» **REQUEST**: In the forum thread below about a mattock for honeysuckle, reproduce everything from "# Long handled" down to "round the clock." word for word.

» **TEXT TO READ**:

---*---

# Long handled Mattock / Cutter for Root Docking Honeysuckle



## elric (Apr 30, 2021)

Waiting for USPS to deliver my Mattock / Cutter from Easy Digging. 4 pound head, 46" handle.
There are a few sites with younger honeysuckle that are flat and relatively open which should be the katz fuzzy buttocks for dockin' round the clock.
Young folks can spend all day doubled over and can stand up straight afterwards... Me? A few hours cleaning up Phlox stems and I'm not very limber...

Chaces are, you could buy a mattock / cutter head and then get a wood handle from a US company. The Seymour Midwest mattock / cutter handle was described as "whippy" made from some mystery wood. There is an "American Forge" model, but I am pretty sure it isn't made in a country that I would want to visit...

https://tennesseehickory.com/ 





__





Striking tool hickory wood replacement handles; axe handle, hammer handle







tennesseehickory.com


----------



## elric (May 19, 2021)

Well, I went out to a flat, open woods Taylor made [site by Taylor Creek] for root docking... I always do a police call, turned up something I've never seen on DNR property...


My plans for root docking were jettisoned and I picked up some glass, some almost too small for your fingertips.... Three hours later, I straightened up, staggered back to my car, and went home...


----------

---*---

» **INFORMATION SHOWN**:

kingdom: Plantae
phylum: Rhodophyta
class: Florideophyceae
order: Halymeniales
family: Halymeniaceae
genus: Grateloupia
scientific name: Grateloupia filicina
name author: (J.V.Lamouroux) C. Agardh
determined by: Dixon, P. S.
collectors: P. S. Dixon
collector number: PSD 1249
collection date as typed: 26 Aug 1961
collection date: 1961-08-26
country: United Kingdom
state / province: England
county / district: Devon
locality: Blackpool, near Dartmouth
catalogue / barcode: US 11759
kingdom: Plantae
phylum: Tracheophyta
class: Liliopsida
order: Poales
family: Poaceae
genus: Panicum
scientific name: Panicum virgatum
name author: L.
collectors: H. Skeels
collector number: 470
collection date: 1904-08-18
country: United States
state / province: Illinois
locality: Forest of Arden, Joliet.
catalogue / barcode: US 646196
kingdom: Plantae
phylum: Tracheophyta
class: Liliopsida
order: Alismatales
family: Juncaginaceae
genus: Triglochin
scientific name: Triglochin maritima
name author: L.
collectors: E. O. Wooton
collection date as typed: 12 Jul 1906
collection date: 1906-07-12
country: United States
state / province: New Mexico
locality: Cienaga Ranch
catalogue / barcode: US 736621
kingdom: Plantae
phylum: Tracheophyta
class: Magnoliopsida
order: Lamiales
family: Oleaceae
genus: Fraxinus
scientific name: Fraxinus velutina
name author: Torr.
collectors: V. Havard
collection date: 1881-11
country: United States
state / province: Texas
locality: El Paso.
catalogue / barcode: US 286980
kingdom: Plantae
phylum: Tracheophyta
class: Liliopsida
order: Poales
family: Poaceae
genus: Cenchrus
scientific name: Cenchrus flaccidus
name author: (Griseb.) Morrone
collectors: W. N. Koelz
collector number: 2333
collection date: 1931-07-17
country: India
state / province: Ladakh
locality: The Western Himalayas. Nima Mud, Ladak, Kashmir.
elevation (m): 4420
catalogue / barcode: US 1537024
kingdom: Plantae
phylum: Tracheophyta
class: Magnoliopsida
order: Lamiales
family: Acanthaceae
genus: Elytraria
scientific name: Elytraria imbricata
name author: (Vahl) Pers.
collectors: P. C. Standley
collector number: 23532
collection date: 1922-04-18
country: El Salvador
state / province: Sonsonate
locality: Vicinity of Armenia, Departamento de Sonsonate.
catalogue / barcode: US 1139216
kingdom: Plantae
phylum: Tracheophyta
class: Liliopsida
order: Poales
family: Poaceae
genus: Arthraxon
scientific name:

---*---

» **OUTPUT OF THE TASK**:
# Long handled Mattock / Cutter for Root Docking Honeysuckle



## elric (Apr 30, 2021)

Waiting for USPS to deliver my Mattock / Cutter from Easy Digging. 4 pound head, 46" handle.
There are a few sites with younger honeysuckle that are flat and relatively open which should be the katz fuzzy buttocks for dockin' round the clock.